Out of box thinking can save your business

In this once-in-a-generation occurrence of a massive pandemic, businesses around the world were forced to shutter their doors in a desperate attempt to curb infection.

Eric Schwartz models car hop tray
Get the Burger owner Eric Schwartz models the car hop tray

However, stopping contagion doesn’t pay the rent, electricity, or more important: employees and venders. And in the wake of seeing their front doors virtually nailed shut, business owners desperately seek the panaceas that will save the business into which they’ve poured their money, hearts & souls. Many may never find that solution and countless entrepreneurs have already closed their doors forever due to a complication for which no one could ever have planned.

Here in our Big Bear Valley business community, among the hardest hit are those in the lodging and food service industries. While lodges, vacation rentals and Air B&Bs continue to remain closed, valley restaurants are allowed to serve takeout or delivery. The question is: can what used to be a small portion of most restaurateur business be used to be sustain the restaurants until they can once again open the front doors?

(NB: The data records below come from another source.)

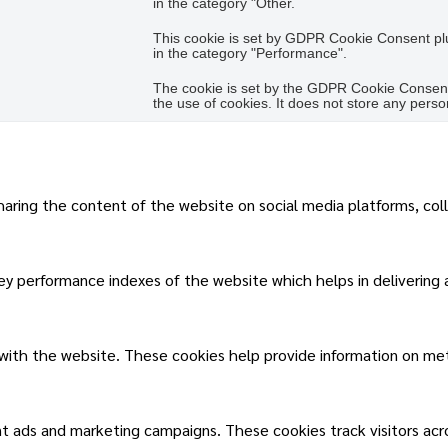
in the category "Other.
This cookie is set by GDPR Cookie Consent plug
in the category "Performance".
The cookie is set by the GDPR Cookie Consent 
the use of cookies. It does not store any perso
sharing the content of the website on social media platforms, col
 performance indexes of the website which helps in delivering a 
 with the website. These cookies help provide information on metri
nt ads and marketing campaigns. These cookies track visitors ac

Each restaurant is faced with its own set of challenges: can we deliver; can we do enough takeout; how do we attract enough customers until the restrictions are lifted, and even then, with social distancing, will we be able to keep going?

The answer is creative thinking, or as many terms it, “thinking outside the box.”

Owners Lynn and Eric Schwartz of Get the Burger did just that. They looked at their brand: a hamburger restaurant modeled almost completely in the mode of a 1950s malt shop like we all saw for years on the television show “Happy Days.” They started doing takeout and that simply wasn’t brining in enough dollars.

Then the out-of-the-box thinking kicked in with the realization that 1950s malt shops all had car hops walking or roller skating in the parking lots hanging trays on customer’s windows. The couple immediately began a search to find the window trays and made an order.

It’s been a couple of weeks now and the idea has come to fruition. The restaurant is now serving take out or service right to your vehicle. You drive up, someone comes to your vehicle, you stay in that vehicle and maintain your social distancing, and they take your order and serve you from the mini-table that hangs from your vehicle window. Customers are never in danger of infection.

This is the type of creative thinking that can help us all get through these troubled times. The restrictions will be lifted soon, but conditions will not return to normal. Restaurants will have to remove tables and open up social distances and more.

New ideas and routines will be our saviors in this new world.